Calmer weather after thunderstorms – but it might not last long

Warm temperatures and sunny conditions are set to bring some respite after thunderstorms and heavy rain battered parts of the UK this week – but forecasters warn the good weather might not last long.

Thursday is expected to be a day of sunshine and showers for much of the country, with conditions gradually improving into the weekend.

Saturday and Sunday are likely to be mostly dry – with temperatures reaching as high as 25C in parts, the Met Office said.

But severe thunderstorms and downpours could return early next week – potentially bringing further disruption across the country.

“Today (Thursday) will certainly be less eventful than the last couple of days,” said meteorologist Craig Snell.

“The heaviest and most frequent showers will be up across Scotland, where there is a risk of a few thunderstorms – but not on the scale of what we saw across southern parts of the UK on Tuesday night and into yesterday.

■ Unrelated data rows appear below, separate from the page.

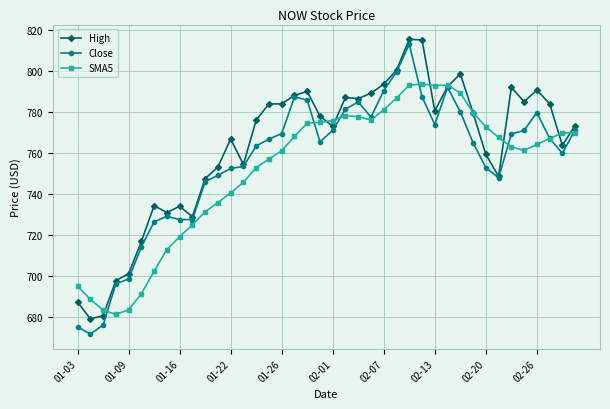

How many categories are shown in the chart?

40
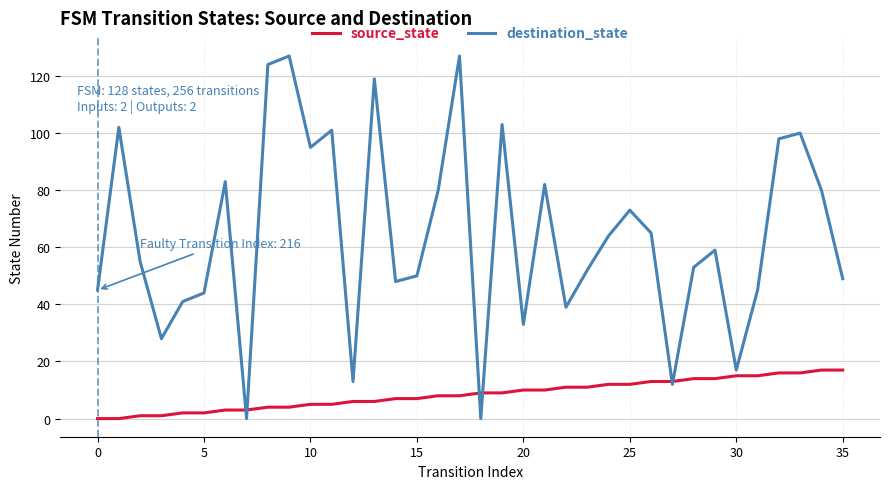

Which series has the largest total across all categories?

destination_state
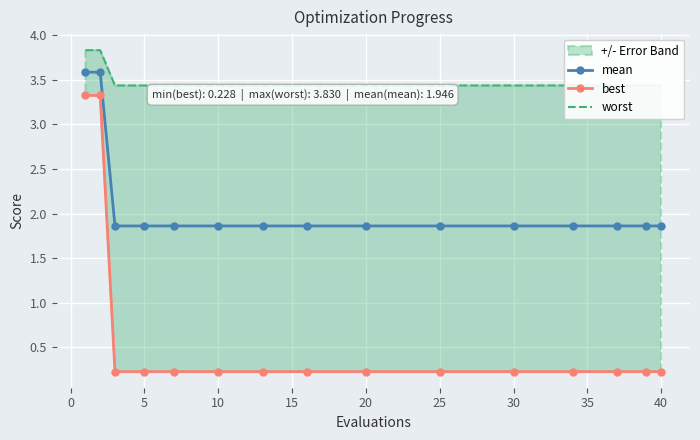

What is the lowest value of the mean series?

1.9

A man on a narrowboat uses an umbrella near Henley-on-Thames
A man on a narrowboat uses an umbrella near Henley-on-Thames (Steve Parsons/PA)

“For the longest day of the year on Friday, England and Wales will have a fairly dry and bright day with some good spells of sunshine.

“Scotland and Northern Ireland will have a continued risk of some showers but they will be few and further between.”

After a fine weekend, storms will roll in from the west from Sunday evening, he added.

“After the brief calm and more settled spell, we will potentially see another spell of heavy rain and severe thunderstorms into next week. Watch this space,” he said.

It comes after torrential rain and a “spectacular electrical storm” lashed parts of the country on Tuesday night.

Homes were left without power and roads were flooded in parts of the South East, while Lenham in Kent saw 1.7in (42mm) of rain in the space of just one hour.

The Met Office said there were 41,000 “cloud to cloud” lightning strikes over the UK sea, northern France and Low Countries overnight.

Some 358 of those were from clouds to the ground over the UK.